I feel that Live Wires (which features gigantic tough guy, Mike Mazurki), Mr. Hex and Blues Busters are among the best in this series.
Bowery Boys Films::
Live Wires - 1946
In Fast Company - 1946
Bowery Bombshell - 1946
Spook Busters - 1946
Mr. Hex - 1946
Hard Boiled Mahoney - 1947
News Hounds - 1947
Bowery Buckaroos - 1947
Angels' Alley - 1948
Jinx Money - 1948
Smugglers' Cove - 1948
Trouble Makers - 1948
Fighting Fools - 1949
Hold That Baby! - 1949
Angels In Disguise - 1949
Master Minds - 1949
Blonde Dynamite - 1950
Lucky Losers - 1950
Triple Trouble - 1950
Blues Busters - 1950
Bowery Battalion - 1951
Ghost Chasers - 1951
Let's Go Navy! - 1951
Crazy Over Horses - 1951
Hold That Line - 1952
Here Comes The Marines - 1952
Feudin' Fools - 1952
No Holds Barred - 1952
Jalopy - 1953
Loose In London - 1953
Clipped Wings - 1953
Private Eyes - 1953
Paris Playboys - 1954
Meet The Monsters - 1954
Jungle Gents - 1954
Bowery To Bagdad - 1955
High Society - 1955
Spy Chasers - 1955
Jail Busters - 1955
Dig That Uranium - 1956
Crashing Las Vegas - 1956
Fighting Trouble - 1956
Hot Shots - 1956
Hold That Hypnotist - 1957
Spook Chasers - 1957
Looking For Danger - 1957
Up In Smoke - 1957
In The Money - 1958
Huntz Hall appeared in the most series films.
Surprisingly, it's David Gorcey, not his brother Leo, who comes in second in series' appearances.
Bernard Punsley went on to become a doctor after leaving the series.
Louie's Sweet Shop was located at 3rd Street & Bowery.
Billy Halop had a recuring role as Muntz the cab driver on the TV series All In The Family. He also had bit parts in many other series throughout the 50's, 60's and 70's, including a few bits on my all time favorite series, Perry Mason.
Gabriel Dell and Huntz Hall also made occasional TV appearances.
Huntz Hall appears on the cover of the Sgt. Pepper album by the Beatles.
East Side Kid Hally Chester went on to become a movie producer.
Bela Lugosi, his career already on the skids, appeared in two East Side Kids features, Spooks Run Wild and Ghosts On The Loose.
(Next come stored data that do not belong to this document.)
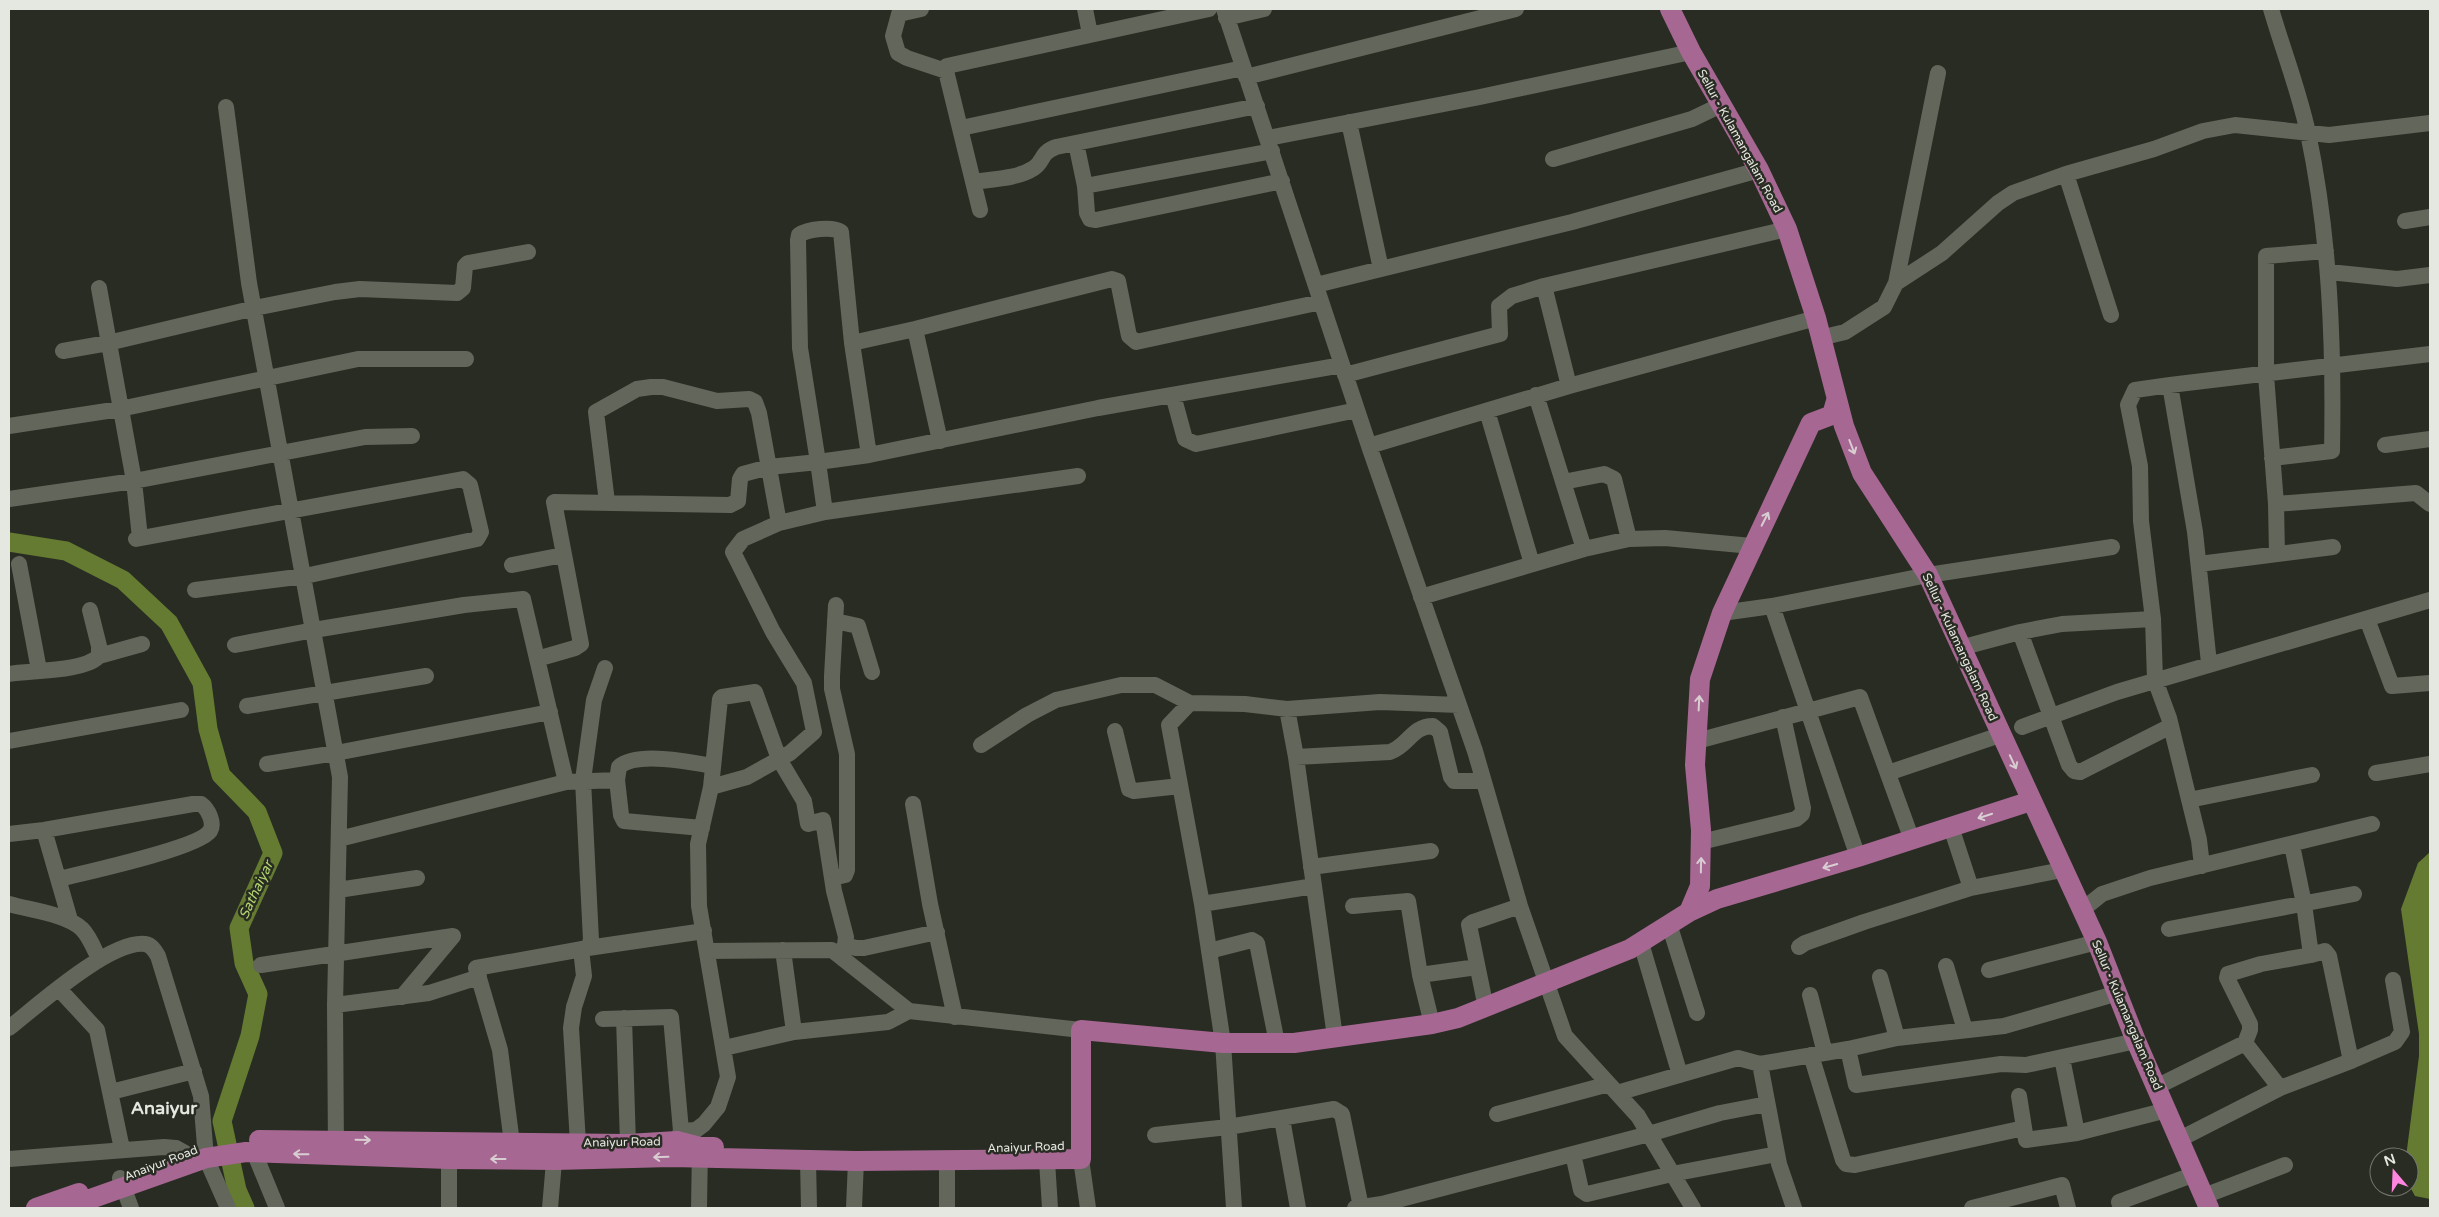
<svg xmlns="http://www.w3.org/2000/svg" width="2439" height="1217" font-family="'Varela Round',sans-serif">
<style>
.water{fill:#647b31}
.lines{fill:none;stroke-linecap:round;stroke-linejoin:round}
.river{stroke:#647b31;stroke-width:19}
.minor{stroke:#62665b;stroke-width:16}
.major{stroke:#a66793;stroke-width:20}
.oneway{stroke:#d8cdd1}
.labels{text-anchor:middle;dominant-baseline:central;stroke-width:5;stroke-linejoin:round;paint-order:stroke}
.street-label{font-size:12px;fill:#e5e7e1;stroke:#292c22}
.water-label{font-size:14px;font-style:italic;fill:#b2d46e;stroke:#292c22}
.district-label{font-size:18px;font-weight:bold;fill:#e5e7e1;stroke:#292c22}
</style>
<rect width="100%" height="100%" fill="#292c22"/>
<path class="water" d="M2430 852V1199L2415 1196 2409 1185V1157H2406L2419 1056V1034L2401 909 2418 863Z"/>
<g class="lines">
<path class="river" d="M9 542 66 551 123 580 169 623 202 683 208 729 221 775 257 812 273 853 239 928 244 963 258 994 250 1036 222 1121 237 1190 245 1208"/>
<path class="minor" d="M921 9 899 14 893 36 898 53 907 58 946 71
M1085 9 1090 34
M1224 9 1369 446
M2271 9C2283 50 2299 91 2308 133 2330 238 2334 344 2332 451L2272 458
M1226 18 1264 9
M1246 77 1516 9
M226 107 249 283 340 777 335 1005 336 1153
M1349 122 1381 269
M961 128 1243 68
M1268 138 1480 97 1691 52
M1076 143 1085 186 1272 151
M1553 159 1692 119 1721 105
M2066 174 2111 315
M973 182C993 179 1017 179 1034 168 1044 161 1040 153 1056 147L1257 106
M1085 186 1087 213 1090 219 1096 220 1282 181
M980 210 946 71 947 66 1209 9
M2405 221 2430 217
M2326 251 2266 256V375L2276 504 2416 493 2430 504
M2329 272 2397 279 2430 275
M1896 283 1938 73
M1316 285 1572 222 1759 170
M99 288 134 481 140 538
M915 329 940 441
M1820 338 1845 332 1884 307 1896 283 1942 253 1998 203 2013 193 2066 174 2154 149 2203 131 2235 125 2329 135 2430 123
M852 343 915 329 1112 279 1118 281 1129 336 1136 342 1321 302
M63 351 108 343 255 308 335 292 360 289 457 293 463 288 465 266 468 263 528 252
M1345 375 1500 334 1499 306 1512 296 1544 286
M2170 385 2135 390 2128 405 2140 466 2141 521 2153 619 2155 680 2169 718 2199 840 2202 866
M1569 386 1544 286 1787 229
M1173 395 1185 439 1196 444 1357 410
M1536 395 1584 549
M1487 411 1532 564
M9 426 120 409 358 359H466
M2385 445 2430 439
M1563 482 1604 474 1614 479 1629 539
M9 499 134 481 365 437 412 436
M607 502 596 412 637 389 651 387H663L717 401 749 399 755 402 759 413 779 523
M2276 504 2277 554
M825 512 1078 476
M136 539 463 479 470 485 481 532 477 539 305 576 195 590
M19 564 39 670
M2199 564 2333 547
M512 565 563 555
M1421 597 1584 549 1629 539 1665 538 1752 546
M1772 606 1858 857
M1722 613 1772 606 1928 575 2112 547
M2367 619 2392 686 2430 683
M835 621 858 626 872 672
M2020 632 2069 765 2074 771 2080 772 2171 726
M235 645 314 630 464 605 523 599 566 782
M1960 648 2020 632 2062 624 2153 619
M99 656 142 644
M537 659 575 648 581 644 554 502 730 505 738 501 740 479 743 474 769 467 818 462 800 348 798 240 799 235C807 229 833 226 841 232L852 343 869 455
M2209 663 2195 532 2170 385 2430 354
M9 674C31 670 84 672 99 656V646L90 610
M1190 703 1169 725 1202 904 1223 1043 1234 1208
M247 706 426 676
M1287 709 1296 757 1335 1037
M2022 727 2117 692 2430 600
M1115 731 1129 789 1134 791 1180 786
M9 741 181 710
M1697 741 1860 697 1912 840
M981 745 1027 715 1056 700 1121 685H1155L1190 703 1245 704 1287 709 1380 702 1459 705
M1296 757 1390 752C1408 746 1412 726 1433 726L1440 732 1451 777 1454 781H1483
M267 764 336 753 550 712
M1888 773 2000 735
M2376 773 2430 764
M617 780 619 767C636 751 691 762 712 766
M711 787 720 699 722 697 755 692 779 759 804 801 808 824 823 820 834 891 846 937 843 959
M2189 800 2312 775
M913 804 930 904 955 1017
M44 830 70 920
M9 834 44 830 193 804H201C208 809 215 823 210 831 199 848 83 873 59 879
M339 839 566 782 617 780 621 815 624 821 702 828
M1701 842 1796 819 1802 814 1803 808 1783 717
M1311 867 1431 851
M832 878 845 875 847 870V754L832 689V676L836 605
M1971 888 2062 870
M338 890 417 878
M9 904C29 910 67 914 82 929 90 937 94 949 99 959
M1202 904 1314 886
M1353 906 1408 901 1420 975 1432 1024
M2082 910 2102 894 2150 878 2372 824
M1669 924 1697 1013
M2169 929 2354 894
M1641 943 1680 1075
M845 945 856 948H864L937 932
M1799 947 1805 943 1864 922 1971 888 1951 827
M588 948 591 940 583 780 594 700 605 668
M783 950 794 1032
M707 951 832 950 909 1011 1081 1030
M1209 951 1252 940 1257 943 1277 1043
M2311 955 2325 951 2329 956 2351 1061
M261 965 453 936 402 997
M1946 966 1965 1030
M1989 970 2097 942
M1420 975 1477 967
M1880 977 1897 1038
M59 989 97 1030 122 1149
M1810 995 1825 1053
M335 1005 429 993 479 977
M1486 1008 1469 925 1473 922 1520 906
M624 1018 628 1144
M603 1019 671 1017 681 1131
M9 1028C37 1006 110 940 145 944 152 945 155 951 158 956L201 1096 206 1158 228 1208
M2245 1043 2250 1030V1024L2227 978 2228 974 2261 964 2311 955 2304 904 2292 845
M724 1048 794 1032 888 1022 909 1011
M1848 1049 1897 1038 2004 1026 2118 993
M1811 1055 1843 1160 1846 1164 1855 1165 2024 1128
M2062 1058 2077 1133
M1760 1064 1779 1164 1794 1208
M2156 1087 2245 1043 2280 1088
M111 1092 194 1071
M1617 1093 1738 1058 1760 1064 1848 1049 1856 1085 2001 1064 2026 1065 2136 1041
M2019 1096 2026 1140 2077 1133 2167 1110
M1497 1114 1609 1084
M1282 1119 1298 1208
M1155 1135 1228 1127 1334 1109 1342 1114 1361 1207
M2180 1139 2280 1088 2351 1061 2395 1042 2402 1032 2393 980
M677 1141 681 1131 696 1130 704 1124 718 1107 728 1077 699 906 698 844 711 787 747 777 790 753 814 732 804 683 773 632 733 552 743 539 779 523 825 512 818 462 869 455 1098 408 1342 365
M512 1143 500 1050 476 968 588 948 704 931
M578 1143 571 1028 574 1007 584 976 581 949
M254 1152 277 1208
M1573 1154 1581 1190 1587 1194 1672 1174 1777 1154
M9 1159 164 1147 176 1148 185 1153
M1081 1159 1088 1208
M808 1160 809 1208
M1047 1161 1050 1208
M947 1162V1208
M120 1178 131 1208
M2204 1196 2285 1165
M449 1208V1159
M550 1208 555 1150
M699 1208 700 1147
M854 1208 856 1161
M1355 1208 1382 1204 1649 1134 1720 1113 1767 1104
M1693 1208 1638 1116 1565 1036 1520 906 1475 751 1369 446 1569 386 1816 318
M1972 1208 2062 1185 2068 1208
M2121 1208 2119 1202 2195 1174"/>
<path class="major" d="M1670 9 1691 52 1759 170 1787 229 1816 318 1844 426 1862 473 1928 575 2097 942 2136 1041 2209 1208
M1689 912 1700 886 1701 830 1695 765 1700 679 1722 613 1811 423 1832 415 1836 401
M259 1140 628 1144 677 1141 700 1147H714
M36 1208 79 1193
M65 1208 206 1158 246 1152 449 1159 555 1160 671 1157 856 1161 1081 1159V1030L1223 1043H1294L1432 1024 1458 1018 1630 949 1689 912 1717 899 1858 857 2031 801"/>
</g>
<defs><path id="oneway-shaft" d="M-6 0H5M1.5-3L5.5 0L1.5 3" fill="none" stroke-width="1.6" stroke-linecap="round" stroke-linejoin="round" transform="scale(1.25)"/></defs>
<g class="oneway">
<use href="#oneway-shaft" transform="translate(1852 447) rotate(69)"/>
<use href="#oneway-shaft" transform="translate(1765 519) rotate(-63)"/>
<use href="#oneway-shaft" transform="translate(1699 703) rotate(-87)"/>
<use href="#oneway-shaft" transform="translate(2013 762) rotate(65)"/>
<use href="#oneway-shaft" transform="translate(1985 816) rotate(162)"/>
<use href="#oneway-shaft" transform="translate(1701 865) rotate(-89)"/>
<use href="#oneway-shaft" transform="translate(1830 866) rotate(164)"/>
<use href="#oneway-shaft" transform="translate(363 1140) rotate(1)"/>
<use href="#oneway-shaft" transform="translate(301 1154) rotate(-179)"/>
<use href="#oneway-shaft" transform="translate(661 1157) rotate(178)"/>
<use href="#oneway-shaft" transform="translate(498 1159) rotate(-180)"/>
</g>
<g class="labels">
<g class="street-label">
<text transform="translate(1740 141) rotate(61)">Sellur - Kulamangalam Road</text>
<text transform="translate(1960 647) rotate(65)">Sellur - Kulamangalam Road</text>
<text transform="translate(2127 1015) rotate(67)">Sellur - Kulamangalam Road</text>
<text transform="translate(622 1142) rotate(-1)">Anaiyur Road</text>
<text transform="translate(1026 1147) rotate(-2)">Anaiyur Road</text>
<text transform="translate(161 1163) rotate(-21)">Anaiyur Road</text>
</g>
<g class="water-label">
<text transform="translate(256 890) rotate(-65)">Sathaiyar</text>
</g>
<g class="district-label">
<text x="164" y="1108">Anaiyur</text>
</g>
</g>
<rect width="2439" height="1217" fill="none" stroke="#e5e7e1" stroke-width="20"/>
<g transform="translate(2394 1172) rotate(341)"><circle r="24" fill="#292c22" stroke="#74776e"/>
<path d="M0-4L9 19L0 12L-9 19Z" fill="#fe86e1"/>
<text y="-8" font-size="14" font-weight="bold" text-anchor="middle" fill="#e5e7e1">N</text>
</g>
</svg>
3 Stooges fans should be on the lookout for Shemp Howard in three of the Little Tough Guys films, Give Us Wings, Hit The Road and Keep 'Em Slugging.
All together, there were 85 films and 3 serials. 7 were Dead End Kids, 12 Little Tough Guys (including the 3 serials), 21 East Side Kids and 48 Bowery Boys. It would take about five days of continuous viewing to see every film and serial!
1941 saw the most films released: seven. Three were Little Tough Guys and four were East Side Kids. 1942 and 1943 came in second with six. 1939, 1940 and 1946 each had five.
Counting the 3 serials, there were 9 films made in the 30's, 47 made in the 40's, 32 in the 50's.
Four different studios produced films in the series: United Artists, Warner Brothers, Universal and Monogram (AKA Allied Artists).